Google is reportedly giving Parallel Downloading another shot after the feature reemerged in a recent Play Store update.

If you’re not familiar with it, parallel downloading would give Android users the ability to install multiple apps at the same time. The tech first appeared about four years ago when a Reddit user noticed they were able to download Chrome, Google Photos, and YouTube onto their mobile device simultaneously. Since then, it seemingly faded into obscurity until it was discovered by industry expert Assemble Debug after diving into the files of Google Play version 40.0.13. 

Parallel Downloading on Google Play Store

(Image credit: Assemble Debug/TheSpAndroid)

Current limitations

He was surprised to see that it was fully functioning. Screenshots on TheSpAndroid blog reveal Assemble Debug could download Adobe Lightroom and Adobe Acrobat without issue. At a glance, the process works similarly to single-app installations. The time it’ll take to get a piece of software on your phone depends on its file size.

As he investigated further, Assemble Debug found the feature was held back by a few limitations. First, parallel downloading does not work for updates. If you want to download patches for multiple apps, you’ll have to do it individually. Nothing is changing on that front. 

Second, Google is restricting the amount of simultaneous installations to just two apps. Assemble Debug points out that the restriction is controlled by an internal flag. He deactivated the flag and was able to increase the download limit to “five apps at once.” 

It's possible Google may alter the maximum amount of installs at any time, but they’re keeping things small for now. There could be an increase in a future testing period.

Joining the early test

For those interested, it is possible to activate parallel downloading on your device by grabbing the latest Play Store patch; however, the process is tricky. TheSpAndroid states you’ll need a rooted Android smartphone. Rooting isn’t super difficult to do, but it does take a while to accomplish and you run the risk of totally bricking the hardware. If you want to learn how to do this, we have a guide with step-by-step instructions on how to root your Android phone.

Once that’s all done, you’ll have to enable a certain flag via the GMS Flags app which you can find over on GitHub. Details on how to do this can be found in TheSpAndroid’s report.

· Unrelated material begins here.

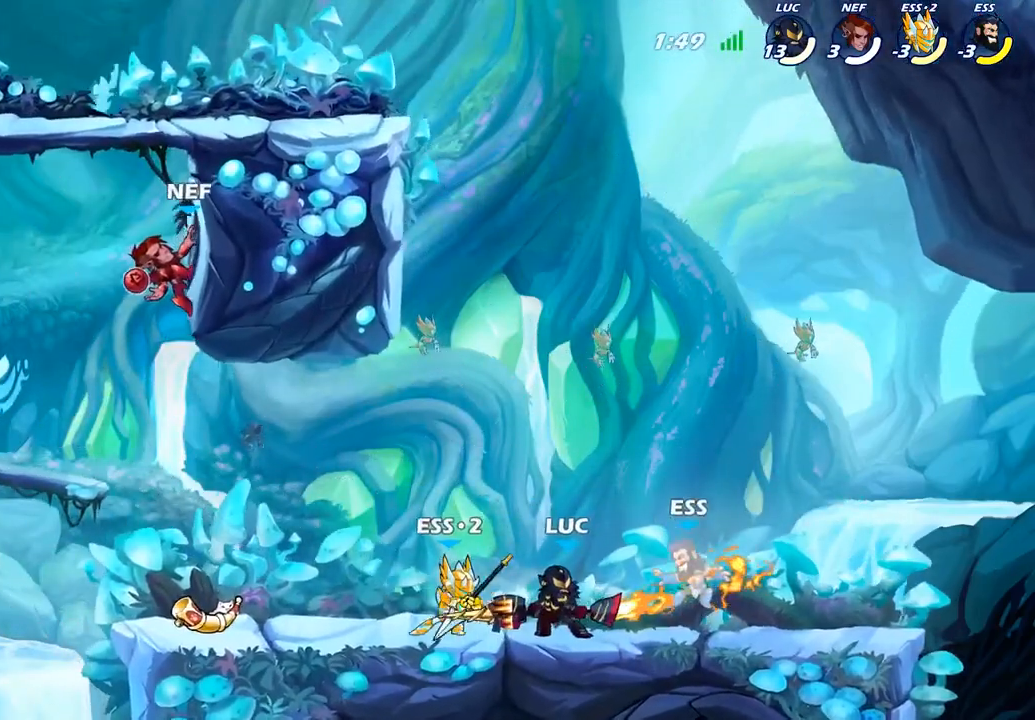
{"buttons": ["SQUARE"], "left_stick": "center", "right_stick": "center", "events": [[217, "SQUARE", "down"], [333, "SQUARE", "up"], [417, "SQUARE", "down"]]}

It’s unknown when this feature will officially launch. Considering the company is experimenting with Parallel Downloads again after so long, it could be hinting at an imminent release. Hopefully, this is the case. Being able to install apps in bulk is a nice quality-of-life upgrade. It can help new phone owners save a lot of time when setting up their devices.

Speaking of which, check out TechRadar's list of the best Android phones for 2024 if you're looking to upgrade.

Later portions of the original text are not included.